»»
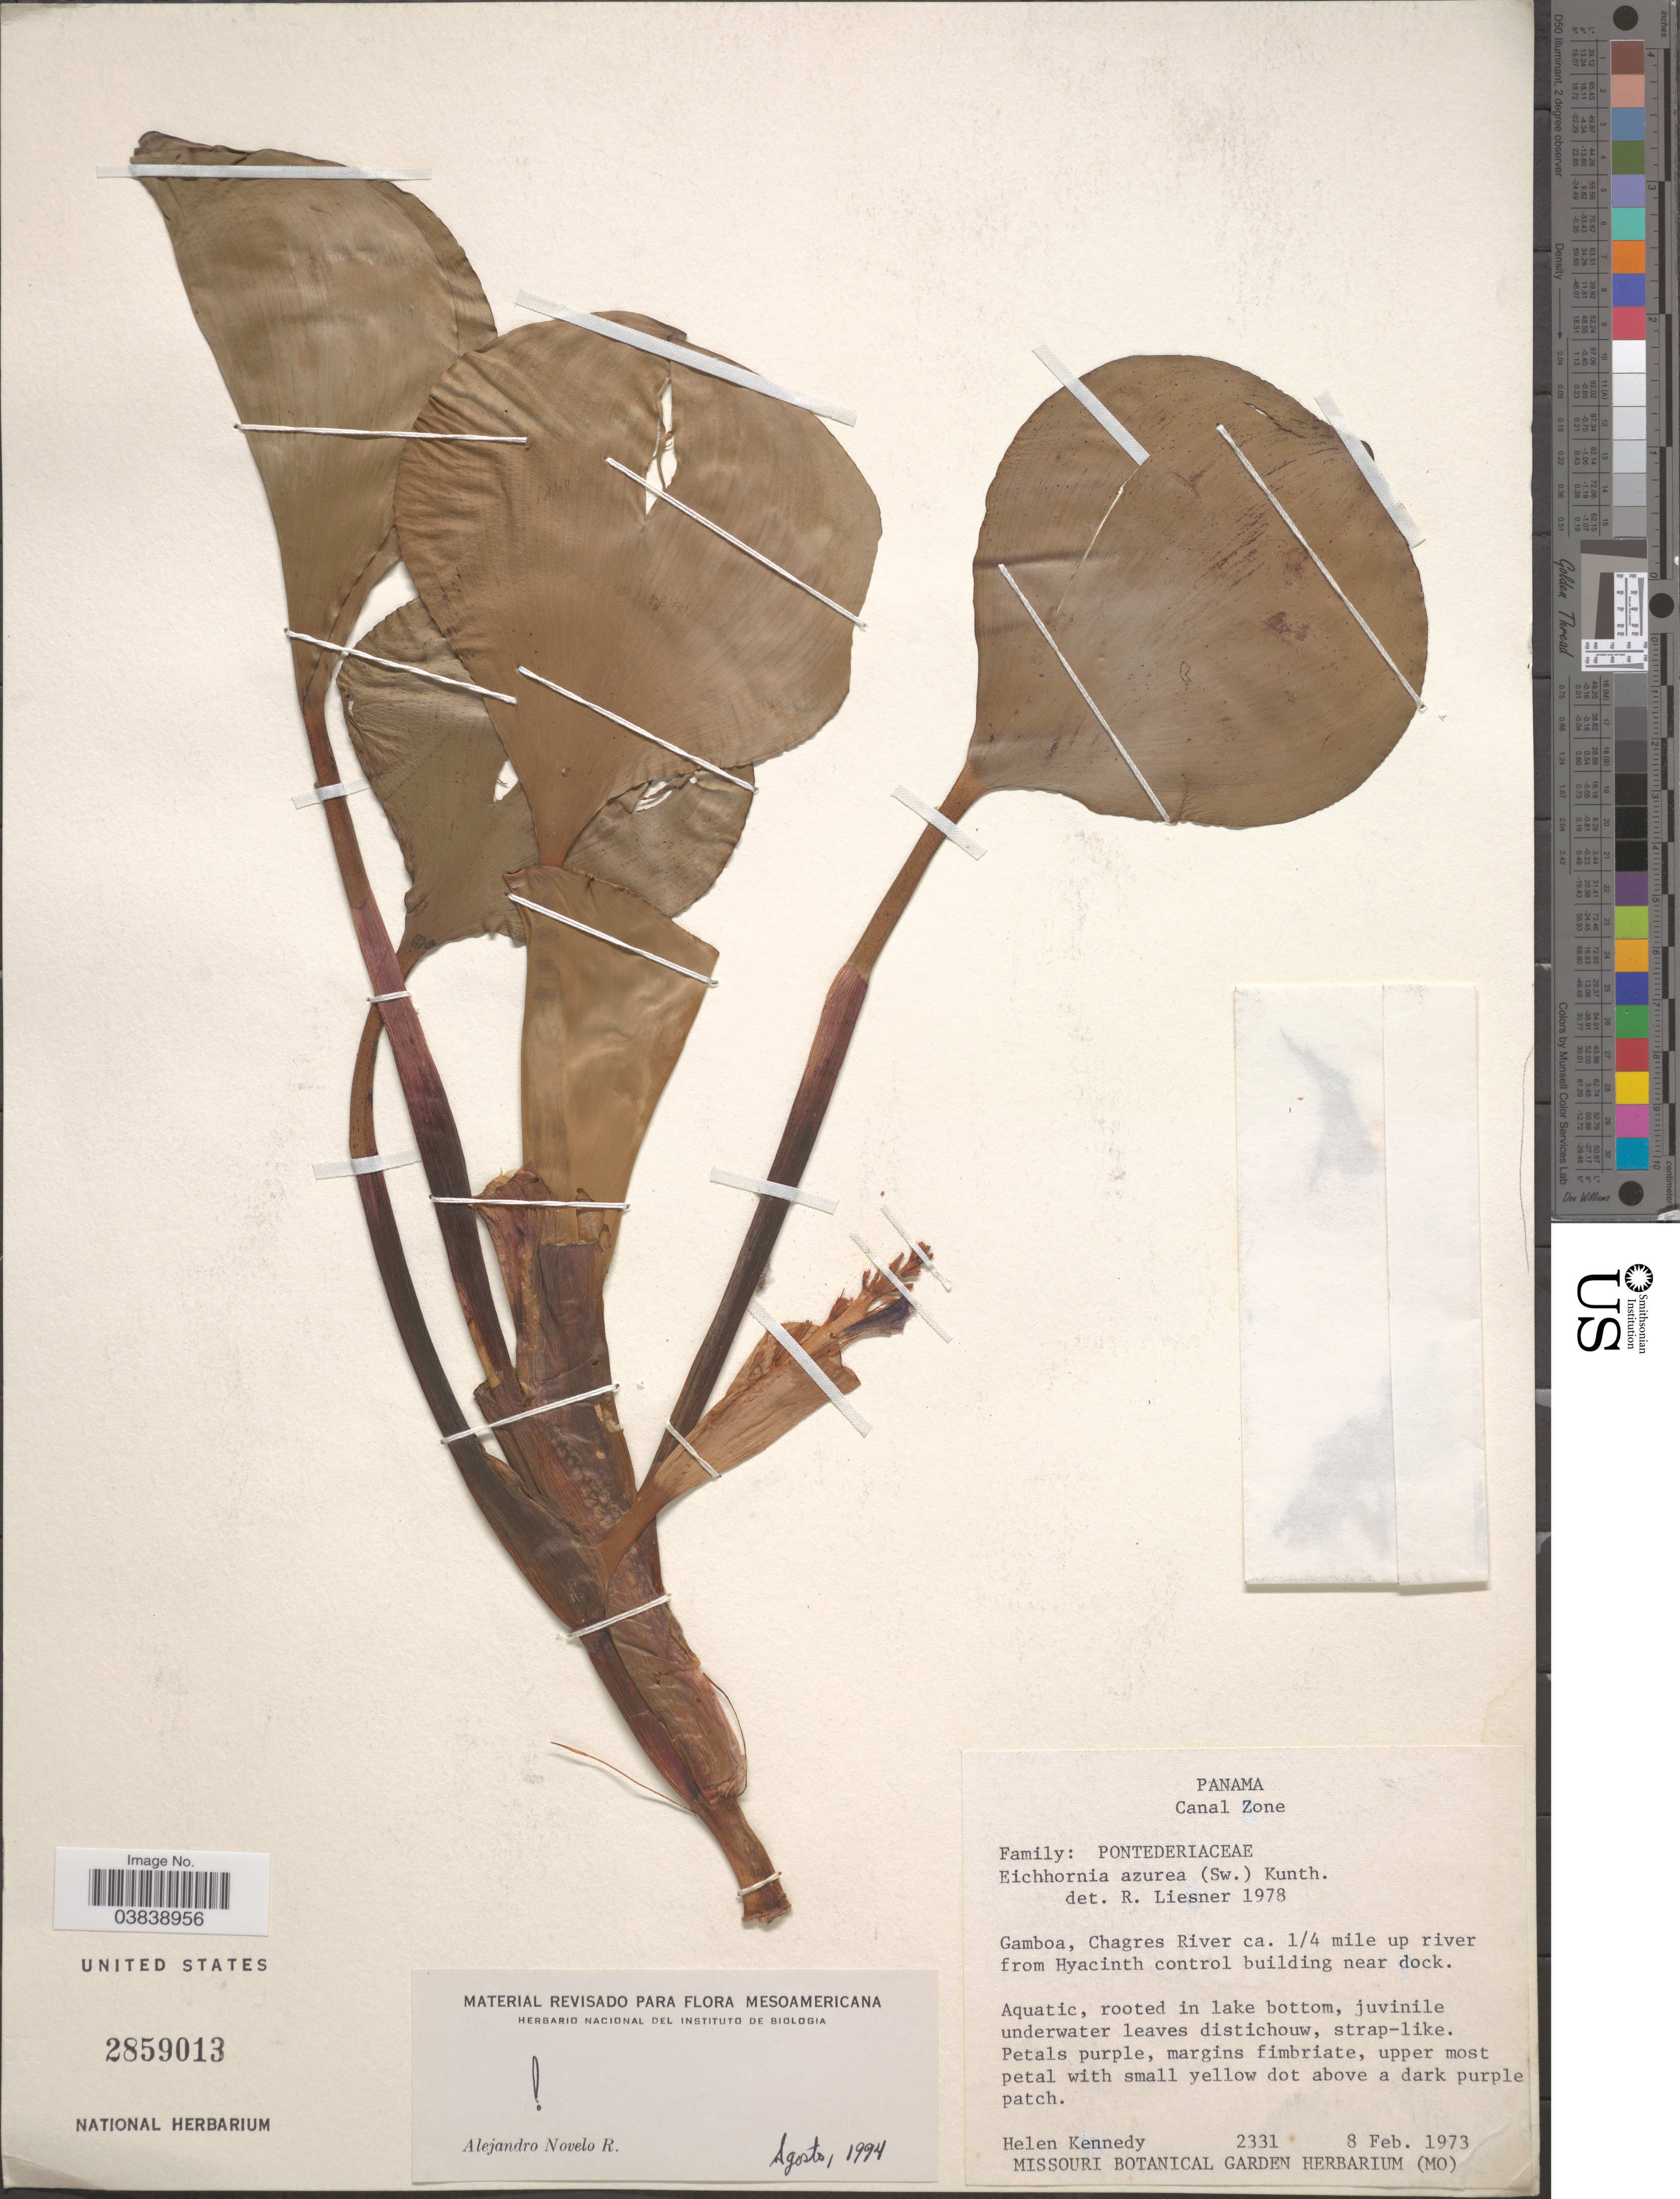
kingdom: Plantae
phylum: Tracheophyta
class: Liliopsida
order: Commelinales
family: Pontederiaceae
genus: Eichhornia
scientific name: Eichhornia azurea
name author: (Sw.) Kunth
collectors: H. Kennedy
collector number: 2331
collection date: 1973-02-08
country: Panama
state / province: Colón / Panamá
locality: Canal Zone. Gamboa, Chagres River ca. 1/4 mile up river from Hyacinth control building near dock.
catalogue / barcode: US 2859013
««
- [WHAT THE TASK ASKS]: Return every line of the listing unchanged, leaving out the picture.

- [RESULT BELOW]:
kingdom: Plantae
phylum: Tracheophyta
class: Liliopsida
order: Commelinales
family: Pontederiaceae
genus: Eichhornia
scientific name: Eichhornia azurea
name author: (Sw.) Kunth
collectors: H. Kennedy
collector number: 2331
collection date: 1973-02-08
country: Panama
state / province: Colón / Panamá
locality: Canal Zone. Gamboa, Chagres River ca. 1/4 mile up river from Hyacinth control building near dock.
catalogue / barcode: US 2859013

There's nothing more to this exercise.